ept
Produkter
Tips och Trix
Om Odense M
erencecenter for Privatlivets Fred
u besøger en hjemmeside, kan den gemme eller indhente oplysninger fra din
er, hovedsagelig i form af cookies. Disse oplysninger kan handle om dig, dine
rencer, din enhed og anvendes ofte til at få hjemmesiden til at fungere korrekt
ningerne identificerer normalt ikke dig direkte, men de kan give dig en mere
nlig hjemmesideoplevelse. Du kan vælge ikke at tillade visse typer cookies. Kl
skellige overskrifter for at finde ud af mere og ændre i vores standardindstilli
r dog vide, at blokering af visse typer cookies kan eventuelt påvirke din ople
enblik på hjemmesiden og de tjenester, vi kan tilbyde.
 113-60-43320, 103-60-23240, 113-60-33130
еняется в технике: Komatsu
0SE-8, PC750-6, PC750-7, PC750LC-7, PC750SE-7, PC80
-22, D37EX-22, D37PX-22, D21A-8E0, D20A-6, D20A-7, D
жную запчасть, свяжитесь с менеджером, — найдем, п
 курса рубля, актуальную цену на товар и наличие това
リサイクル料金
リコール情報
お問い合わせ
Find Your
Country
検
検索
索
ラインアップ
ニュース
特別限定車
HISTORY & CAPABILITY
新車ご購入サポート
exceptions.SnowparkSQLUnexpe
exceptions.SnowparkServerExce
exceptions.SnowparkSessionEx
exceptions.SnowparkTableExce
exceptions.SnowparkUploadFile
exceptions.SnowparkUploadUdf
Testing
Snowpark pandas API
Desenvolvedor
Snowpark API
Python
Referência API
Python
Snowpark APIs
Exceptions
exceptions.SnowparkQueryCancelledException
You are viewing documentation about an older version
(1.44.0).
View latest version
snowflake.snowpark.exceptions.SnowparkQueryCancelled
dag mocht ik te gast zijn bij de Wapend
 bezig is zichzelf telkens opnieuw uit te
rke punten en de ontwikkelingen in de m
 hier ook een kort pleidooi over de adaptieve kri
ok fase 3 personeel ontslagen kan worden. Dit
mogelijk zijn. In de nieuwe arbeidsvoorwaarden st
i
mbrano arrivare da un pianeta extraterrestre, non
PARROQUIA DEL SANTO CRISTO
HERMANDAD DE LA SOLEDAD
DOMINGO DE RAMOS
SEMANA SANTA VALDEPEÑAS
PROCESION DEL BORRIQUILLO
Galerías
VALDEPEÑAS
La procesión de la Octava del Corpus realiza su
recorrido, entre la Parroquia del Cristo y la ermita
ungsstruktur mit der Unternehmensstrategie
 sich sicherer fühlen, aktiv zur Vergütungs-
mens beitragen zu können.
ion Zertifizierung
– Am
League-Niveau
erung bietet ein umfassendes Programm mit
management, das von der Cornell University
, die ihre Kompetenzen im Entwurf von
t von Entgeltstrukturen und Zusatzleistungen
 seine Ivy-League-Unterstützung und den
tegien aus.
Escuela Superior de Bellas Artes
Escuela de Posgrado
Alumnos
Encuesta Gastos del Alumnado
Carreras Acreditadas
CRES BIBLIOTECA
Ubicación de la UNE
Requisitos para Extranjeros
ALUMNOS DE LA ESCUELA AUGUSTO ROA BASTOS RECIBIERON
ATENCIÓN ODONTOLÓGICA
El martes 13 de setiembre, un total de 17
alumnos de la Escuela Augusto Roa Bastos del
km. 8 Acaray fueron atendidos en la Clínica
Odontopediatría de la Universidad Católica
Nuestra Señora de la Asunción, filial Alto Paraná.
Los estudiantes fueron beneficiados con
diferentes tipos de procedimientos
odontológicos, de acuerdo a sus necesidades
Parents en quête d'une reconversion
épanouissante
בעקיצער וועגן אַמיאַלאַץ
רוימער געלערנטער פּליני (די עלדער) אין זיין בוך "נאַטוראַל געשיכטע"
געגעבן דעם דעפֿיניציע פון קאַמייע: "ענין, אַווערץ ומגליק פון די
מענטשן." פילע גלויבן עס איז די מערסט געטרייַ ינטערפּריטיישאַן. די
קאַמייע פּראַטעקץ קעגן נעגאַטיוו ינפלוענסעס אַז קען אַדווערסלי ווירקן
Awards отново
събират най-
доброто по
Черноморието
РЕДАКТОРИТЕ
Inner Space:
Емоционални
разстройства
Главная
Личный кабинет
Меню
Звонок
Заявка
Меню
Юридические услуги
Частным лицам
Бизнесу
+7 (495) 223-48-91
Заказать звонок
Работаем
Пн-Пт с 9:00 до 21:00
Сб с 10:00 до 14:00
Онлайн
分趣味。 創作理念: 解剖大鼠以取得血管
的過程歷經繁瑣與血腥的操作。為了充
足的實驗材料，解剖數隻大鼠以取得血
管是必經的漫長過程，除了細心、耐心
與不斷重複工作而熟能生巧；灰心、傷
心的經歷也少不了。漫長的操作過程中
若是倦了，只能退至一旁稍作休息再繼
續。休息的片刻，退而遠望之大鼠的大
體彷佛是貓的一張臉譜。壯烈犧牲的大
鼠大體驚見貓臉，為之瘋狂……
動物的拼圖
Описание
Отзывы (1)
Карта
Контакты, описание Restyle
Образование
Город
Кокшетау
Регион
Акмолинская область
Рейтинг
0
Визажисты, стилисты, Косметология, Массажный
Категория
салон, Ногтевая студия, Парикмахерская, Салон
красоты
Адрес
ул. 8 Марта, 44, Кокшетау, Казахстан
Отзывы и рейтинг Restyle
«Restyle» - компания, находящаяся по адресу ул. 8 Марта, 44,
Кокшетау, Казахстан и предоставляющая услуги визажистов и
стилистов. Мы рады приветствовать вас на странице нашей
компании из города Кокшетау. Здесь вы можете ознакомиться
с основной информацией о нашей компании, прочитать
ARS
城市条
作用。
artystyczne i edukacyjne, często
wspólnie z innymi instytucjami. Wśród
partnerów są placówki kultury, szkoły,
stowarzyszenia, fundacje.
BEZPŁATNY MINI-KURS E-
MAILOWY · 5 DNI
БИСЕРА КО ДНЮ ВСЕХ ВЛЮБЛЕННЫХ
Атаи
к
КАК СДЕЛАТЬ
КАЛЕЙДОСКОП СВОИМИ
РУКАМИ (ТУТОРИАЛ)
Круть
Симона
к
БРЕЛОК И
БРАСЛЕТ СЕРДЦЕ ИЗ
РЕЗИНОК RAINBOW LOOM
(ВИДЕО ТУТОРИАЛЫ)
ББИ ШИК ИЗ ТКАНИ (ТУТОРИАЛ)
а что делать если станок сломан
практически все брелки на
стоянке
※ ※ ※
WORK REQUIRED
Reproduce the entries from the first line up to and including the line containing "hier ook een", swapping every "Python" for "Scala" and leaving everything else unchanged.

EXERCISE SOLUTION
ept
Produkter
Tips och Trix
Om Odense M
erencecenter for Privatlivets Fred
u besøger en hjemmeside, kan den gemme eller indhente oplysninger fra din
er, hovedsagelig i form af cookies. Disse oplysninger kan handle om dig, dine
rencer, din enhed og anvendes ofte til at få hjemmesiden til at fungere korrekt
ningerne identificerer normalt ikke dig direkte, men de kan give dig en mere
nlig hjemmesideoplevelse. Du kan vælge ikke at tillade visse typer cookies. Kl
skellige overskrifter for at finde ud af mere og ændre i vores standardindstilli
r dog vide, at blokering af visse typer cookies kan eventuelt påvirke din ople
enblik på hjemmesiden og de tjenester, vi kan tilbyde.
 113-60-43320, 103-60-23240, 113-60-33130
еняется в технике: Komatsu
0SE-8, PC750-6, PC750-7, PC750LC-7, PC750SE-7, PC80
-22, D37EX-22, D37PX-22, D21A-8E0, D20A-6, D20A-7, D
жную запчасть, свяжитесь с менеджером, — найдем, п
 курса рубля, актуальную цену на товар и наличие това
リサイクル料金
リコール情報
お問い合わせ
Find Your
Country
検
検索
索
ラインアップ
ニュース
特別限定車
HISTORY & CAPABILITY
新車ご購入サポート
exceptions.SnowparkSQLUnexpe
exceptions.SnowparkServerExce
exceptions.SnowparkSessionEx
exceptions.SnowparkTableExce
exceptions.SnowparkUploadFile
exceptions.SnowparkUploadUdf
Testing
Snowpark pandas API
Desenvolvedor
Snowpark API
Scala
Referência API
Scala
Snowpark APIs
Exceptions
exceptions.SnowparkQueryCancelledException
You are viewing documentation about an older version
(1.44.0).
View latest version
snowflake.snowpark.exceptions.SnowparkQueryCancelled
dag mocht ik te gast zijn bij de Wapend
 bezig is zichzelf telkens opnieuw uit te
rke punten en de ontwikkelingen in de m
 hier ook een kort pleidooi over de adaptieve kri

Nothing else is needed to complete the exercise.